C'est finalement une intervention extérieure lors d'une réunion des ingénieurs SED des différents centres de recherche Inria qui a servi de déclencheur. « Ce jour-là nous avons assisté à une présentation centrée sur le concept de dette technique liée à tout développement informatique et sur les outils qui permettent de réduire cette dette », explique Hervé Mathieu. C'est au sortir de cette réunion que le SED bordelais a commencé à s'intéresser de près aux possibilités offertes par SonarQube et à engager une série d'expérimentations. Un travail mené notamment par Florent Pruvost et Guillaume Cassonnet.
1+1 = 2, 2+1 = 3
Dans le même temps les centres de Lille et de Rennes décidaient de partager leurs réflexions pour envisager l'intégration d'une plate-forme SonarQube qui pourrait être utilisée pour de multiples projets… « Au bout de quelques temps nous avons souhaité aller plus loin et nous avons donc contacté la Direction des Systèmes d'Information d'Inria pour disposer de ressources spécifiques, ajoute Christophe Demarey.
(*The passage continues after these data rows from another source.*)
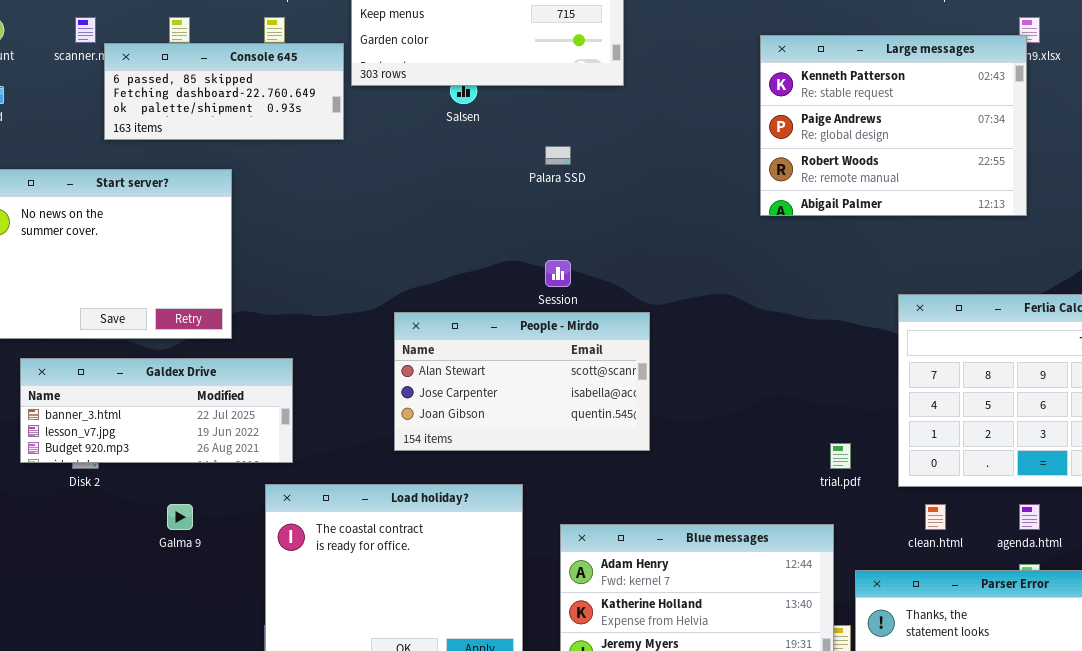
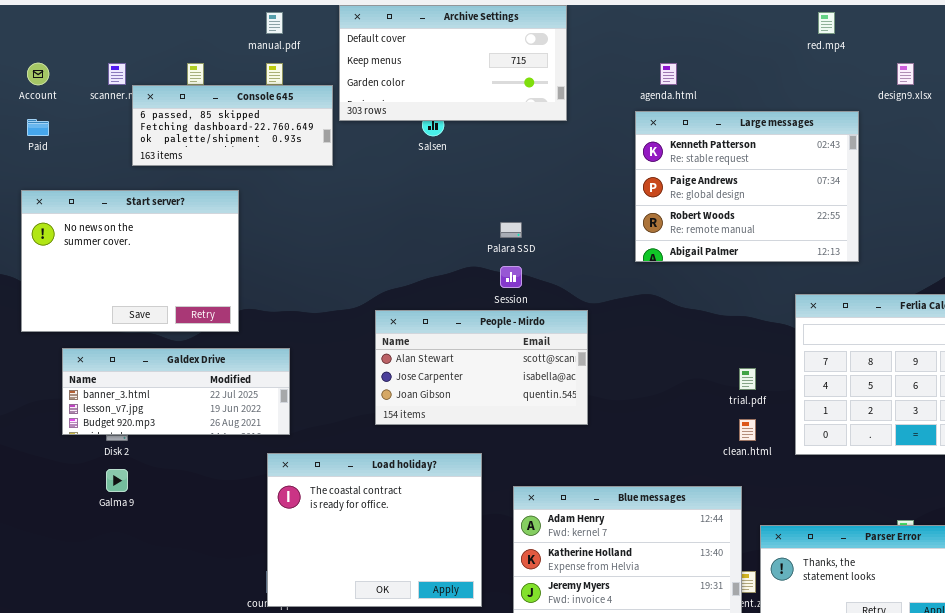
Large messages: [760,35,1027,216] -> [635,111,859,262], moved
Palara SSD: [545,146,571,165] -> [500,222,522,238], moved
trial.pdf: [830,443,851,469] -> [739,368,756,390], moved
Galma 9: [167,504,193,530] -> [106,469,128,492], moved
clean.html: [925,504,946,530] -> [739,419,756,441], moved
agenda.html: [1019,504,1040,530] -> [660,63,677,85], moved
Et c'est là que nous avons appris que le centre de Bordeaux avait fait la même demande peu de temps auparavant. »
Puis tout est allé très vite : les trois centres ont décidé d'unir leurs efforts malgré des points de vue qui divergeaient sur quelques points - en particulier sur les questions de sécurité et de confidentialité - pour finalement choisir de confier au centre de recherche bordelais le développement de l'outil.
Vers un essaimage à grande échelle
Neuf mois après son déploiement, la plate-forme SonarQube d'Inria recense 85 comptes utilisateurs et 62 projets inscrits. « C'est un bon début, affirme Didier Vojtisek. Même s'il reste très logiquement des choses à améliorer – notamment sur la prise en compte de certains langages exotiques ou sur l'inscription de projets "privés", nous sommes convaincus que cet outil popularisera l'approche de la dette technologique. »
Les SED des différents centres ont été missionnés pour accompagner les équipes de recherche dans la prise en mains de l'outil. Pour l'heure, c'est encore Bordeaux qui pilote la plate-forme, mais dès l'an prochain sa gestion devrait être transférée à la DSI d’Inria tandis que chaque centre se dotera d'un référent SonarQube.
« Les retours que nous font certains utilisateurs et certaines utilisatrices² sont très encourageants, mais nous souhaiterions que de plus en plus d'équipes adhèrent à cette démarche car nous sommes persuadés que SonarQube peut être un atout non négligeable pour les logiciels "maison", en particulier dans la perspective d'un éventuel transfert industriel », poursuit Hervé Mathieu.
Créativité et sens du collectif
Alors que cette aventure partagée touche à sa fin, les trois ingénieurs sont fiers du travail accompli ensemble : « C'est très enrichissant de croiser les expériences et les réflexions sur des projets qui débouchent sur un service utile à tout l'institut », indique Christophe Demarey en conclusion.
Quant au prix Inria, tous sont d'accord pour y voir la reconnaissance de la créativité et de l'esprit d'initiative dont savent faire preuve, au quotidien, les collaborateurs des SED. « Le chercheur ou la chercheuse repousse les limites de la connaissance et publie. L'ingénieur résout des problèmes concrets et réalise. Ce sont finalement deux métiers très complémentaires qui n'existeraient pas l'un sans l'autre ! » , ajoute Hervé Mathieu en conclusion.